WORK TASK:
Please give back, word for word, only the lines starting at the one containing "Rangi wyświetlane pod" and ending at the one containing "toleruje takich działań" within the material below.

·····

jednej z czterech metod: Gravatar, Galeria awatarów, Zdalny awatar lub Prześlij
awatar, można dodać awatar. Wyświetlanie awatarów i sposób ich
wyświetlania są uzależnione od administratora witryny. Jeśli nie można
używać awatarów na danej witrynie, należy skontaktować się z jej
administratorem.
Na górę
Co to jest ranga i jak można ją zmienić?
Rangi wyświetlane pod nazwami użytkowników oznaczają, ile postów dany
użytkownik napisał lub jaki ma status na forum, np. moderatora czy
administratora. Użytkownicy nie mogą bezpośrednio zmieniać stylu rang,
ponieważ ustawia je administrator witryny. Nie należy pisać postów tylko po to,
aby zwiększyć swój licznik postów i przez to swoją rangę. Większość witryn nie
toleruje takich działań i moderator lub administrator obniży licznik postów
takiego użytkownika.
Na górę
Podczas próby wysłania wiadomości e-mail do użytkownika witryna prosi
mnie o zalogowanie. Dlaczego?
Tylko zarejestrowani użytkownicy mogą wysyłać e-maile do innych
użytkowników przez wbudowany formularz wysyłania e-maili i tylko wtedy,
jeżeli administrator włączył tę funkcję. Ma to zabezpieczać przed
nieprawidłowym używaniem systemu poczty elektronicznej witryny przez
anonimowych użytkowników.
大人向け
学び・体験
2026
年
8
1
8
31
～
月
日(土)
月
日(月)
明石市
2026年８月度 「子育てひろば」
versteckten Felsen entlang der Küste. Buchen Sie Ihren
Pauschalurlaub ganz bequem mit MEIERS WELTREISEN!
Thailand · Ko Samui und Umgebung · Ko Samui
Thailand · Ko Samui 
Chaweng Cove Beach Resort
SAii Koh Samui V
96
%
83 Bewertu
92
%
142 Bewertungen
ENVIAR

·····

SOLUTION TO THE EXERCISE:
Rangi wyświetlane pod nazwami użytkowników oznaczają, ile postów dany
użytkownik napisał lub jaki ma status na forum, np. moderatora czy
administratora. Użytkownicy nie mogą bezpośrednio zmieniać stylu rang,
ponieważ ustawia je administrator witryny. Nie należy pisać postów tylko po to,
aby zwiększyć swój licznik postów i przez to swoją rangę. Większość witryn nie
toleruje takich działań i moderator lub administrator obniży licznik postów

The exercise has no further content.